Yesterday, I had a wonderful experience as I was getting ready to leave for work.  On a typical day, John Gannon is whining because I had to wake him up and is pleading with me in that high-crying pitch voice, "PLEASE let me lay back down and get my nap over with."  Of course, this never happens during the day when I am home or need a break! Meanwhile, little Jackson is crying in an effort to tell me he hates being strapped into a carseat and the he prefers to be mobile--"I mean, goodness moma, get me out of these straps and let me crawl around.  I have stuff I need to put in my mouth!"  And me, well I am just trying to remember to grab my lunch, keys, purse, and make it out the door with all of that and both children.
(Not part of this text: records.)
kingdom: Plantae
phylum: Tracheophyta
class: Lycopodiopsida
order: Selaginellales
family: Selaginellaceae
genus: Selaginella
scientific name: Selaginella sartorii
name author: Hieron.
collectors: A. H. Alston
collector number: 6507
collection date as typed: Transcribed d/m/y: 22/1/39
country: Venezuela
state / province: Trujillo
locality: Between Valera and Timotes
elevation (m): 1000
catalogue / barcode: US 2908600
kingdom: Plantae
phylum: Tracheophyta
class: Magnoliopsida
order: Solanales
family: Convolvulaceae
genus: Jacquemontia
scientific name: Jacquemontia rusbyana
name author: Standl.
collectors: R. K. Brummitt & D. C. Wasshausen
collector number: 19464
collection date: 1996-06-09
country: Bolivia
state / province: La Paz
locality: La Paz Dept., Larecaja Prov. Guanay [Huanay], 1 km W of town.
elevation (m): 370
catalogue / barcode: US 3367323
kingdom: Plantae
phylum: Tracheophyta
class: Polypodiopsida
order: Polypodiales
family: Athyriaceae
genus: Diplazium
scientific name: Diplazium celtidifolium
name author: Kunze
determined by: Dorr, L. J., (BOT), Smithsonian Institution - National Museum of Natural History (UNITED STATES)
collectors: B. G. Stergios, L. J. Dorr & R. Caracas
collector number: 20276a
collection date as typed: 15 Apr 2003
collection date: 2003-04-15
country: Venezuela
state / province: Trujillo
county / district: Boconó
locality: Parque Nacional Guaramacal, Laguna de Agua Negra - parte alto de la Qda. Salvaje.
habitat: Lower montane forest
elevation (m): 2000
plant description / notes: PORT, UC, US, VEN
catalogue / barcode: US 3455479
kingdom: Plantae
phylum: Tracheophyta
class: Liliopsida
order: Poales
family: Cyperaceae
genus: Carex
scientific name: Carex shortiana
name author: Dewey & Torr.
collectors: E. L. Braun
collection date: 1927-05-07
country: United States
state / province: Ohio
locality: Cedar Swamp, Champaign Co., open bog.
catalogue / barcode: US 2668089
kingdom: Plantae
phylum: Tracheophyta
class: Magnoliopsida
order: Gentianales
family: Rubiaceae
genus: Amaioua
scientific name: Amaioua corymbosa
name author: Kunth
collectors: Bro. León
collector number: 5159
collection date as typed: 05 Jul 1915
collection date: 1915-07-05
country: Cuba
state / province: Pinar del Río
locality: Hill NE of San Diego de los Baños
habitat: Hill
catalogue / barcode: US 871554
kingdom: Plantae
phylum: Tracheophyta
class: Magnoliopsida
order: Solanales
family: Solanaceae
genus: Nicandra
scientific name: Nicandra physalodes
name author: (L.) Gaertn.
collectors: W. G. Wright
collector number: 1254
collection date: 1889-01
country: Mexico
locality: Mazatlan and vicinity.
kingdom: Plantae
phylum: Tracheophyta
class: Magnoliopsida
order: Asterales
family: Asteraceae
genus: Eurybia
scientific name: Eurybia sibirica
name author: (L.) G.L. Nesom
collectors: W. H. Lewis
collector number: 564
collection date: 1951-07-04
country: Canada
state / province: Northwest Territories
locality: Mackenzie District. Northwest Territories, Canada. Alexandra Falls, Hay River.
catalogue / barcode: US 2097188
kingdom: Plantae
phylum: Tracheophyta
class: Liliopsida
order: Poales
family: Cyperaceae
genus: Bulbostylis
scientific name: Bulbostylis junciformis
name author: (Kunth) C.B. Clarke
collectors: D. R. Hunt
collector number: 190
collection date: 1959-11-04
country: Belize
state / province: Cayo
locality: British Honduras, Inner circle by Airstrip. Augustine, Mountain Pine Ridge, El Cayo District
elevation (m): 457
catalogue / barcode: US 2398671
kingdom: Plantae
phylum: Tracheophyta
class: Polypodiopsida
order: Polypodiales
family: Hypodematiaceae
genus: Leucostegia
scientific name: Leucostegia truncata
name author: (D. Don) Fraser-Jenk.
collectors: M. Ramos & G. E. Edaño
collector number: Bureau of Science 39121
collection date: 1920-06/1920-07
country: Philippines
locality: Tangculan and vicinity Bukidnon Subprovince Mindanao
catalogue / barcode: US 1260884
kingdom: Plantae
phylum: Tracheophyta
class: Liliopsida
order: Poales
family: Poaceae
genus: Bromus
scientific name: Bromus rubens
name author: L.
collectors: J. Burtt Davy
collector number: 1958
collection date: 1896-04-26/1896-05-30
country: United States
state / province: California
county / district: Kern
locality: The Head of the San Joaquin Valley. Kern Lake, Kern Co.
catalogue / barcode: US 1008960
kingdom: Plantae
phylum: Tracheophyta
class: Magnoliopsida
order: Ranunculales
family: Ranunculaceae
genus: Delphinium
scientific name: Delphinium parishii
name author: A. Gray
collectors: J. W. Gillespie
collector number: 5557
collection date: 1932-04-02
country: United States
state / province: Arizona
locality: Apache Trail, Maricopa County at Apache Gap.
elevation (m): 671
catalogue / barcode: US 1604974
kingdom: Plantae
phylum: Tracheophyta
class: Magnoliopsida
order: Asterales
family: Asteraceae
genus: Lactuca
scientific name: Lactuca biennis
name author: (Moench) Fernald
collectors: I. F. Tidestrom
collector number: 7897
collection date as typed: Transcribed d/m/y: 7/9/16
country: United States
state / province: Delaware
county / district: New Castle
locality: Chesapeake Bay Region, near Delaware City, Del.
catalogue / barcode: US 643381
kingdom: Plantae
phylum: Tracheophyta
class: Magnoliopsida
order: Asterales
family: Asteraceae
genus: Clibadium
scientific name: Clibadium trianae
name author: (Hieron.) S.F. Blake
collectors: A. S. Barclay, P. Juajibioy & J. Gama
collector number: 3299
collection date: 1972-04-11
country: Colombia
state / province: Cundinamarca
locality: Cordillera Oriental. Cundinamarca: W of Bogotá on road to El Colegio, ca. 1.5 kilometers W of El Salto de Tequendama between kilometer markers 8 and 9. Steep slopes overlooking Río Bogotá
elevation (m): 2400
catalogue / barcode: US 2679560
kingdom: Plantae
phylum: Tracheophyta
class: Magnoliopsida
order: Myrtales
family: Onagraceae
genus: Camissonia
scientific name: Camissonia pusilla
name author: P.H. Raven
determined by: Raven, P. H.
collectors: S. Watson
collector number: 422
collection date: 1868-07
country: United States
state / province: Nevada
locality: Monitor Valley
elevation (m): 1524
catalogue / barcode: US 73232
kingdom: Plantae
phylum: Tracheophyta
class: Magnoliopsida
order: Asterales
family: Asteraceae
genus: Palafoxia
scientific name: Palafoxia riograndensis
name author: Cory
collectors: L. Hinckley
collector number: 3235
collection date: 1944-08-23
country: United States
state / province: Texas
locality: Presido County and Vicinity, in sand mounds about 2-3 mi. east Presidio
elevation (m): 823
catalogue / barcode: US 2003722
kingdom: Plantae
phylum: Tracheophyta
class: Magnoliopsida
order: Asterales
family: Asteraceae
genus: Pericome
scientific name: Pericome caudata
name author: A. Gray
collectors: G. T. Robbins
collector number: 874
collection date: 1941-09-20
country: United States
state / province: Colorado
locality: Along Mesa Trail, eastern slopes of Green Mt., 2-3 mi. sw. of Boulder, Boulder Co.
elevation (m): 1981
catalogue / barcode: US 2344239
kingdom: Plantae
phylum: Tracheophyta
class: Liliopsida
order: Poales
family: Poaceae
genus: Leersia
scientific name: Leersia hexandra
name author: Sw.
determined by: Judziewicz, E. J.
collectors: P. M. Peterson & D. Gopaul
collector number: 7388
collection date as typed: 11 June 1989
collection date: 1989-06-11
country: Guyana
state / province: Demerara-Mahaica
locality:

But Friday was different.  John Gannon woke up in a peaceful mood, telling stories and laughing.  Jackson was content in the carseat, and I only had to grab my purse--keys were stapped on it and I had my lunch already at work.  As we were getting ready to walk toward the door--John Gannon in the lead--he says "Moma you look pretty."  I thought I was hallucinating--I mean, he wasn't even looking at me so I thought I had surely mistaken.  So in my motherly voice I asked "Huh?"  He said, "You look pretty today."  Well, my heart just melted!  I immediately knew that I had to reinforce this behavior--his future wife would definately thank me one day!  So, I leaned over, touched his shoulders and said "John Gannon, thank you so much, that is such a nice..." and about that time, he opened the door, and it popped me right in the head.  So much for the sweetness, and welcome back to that reality of a typical morning!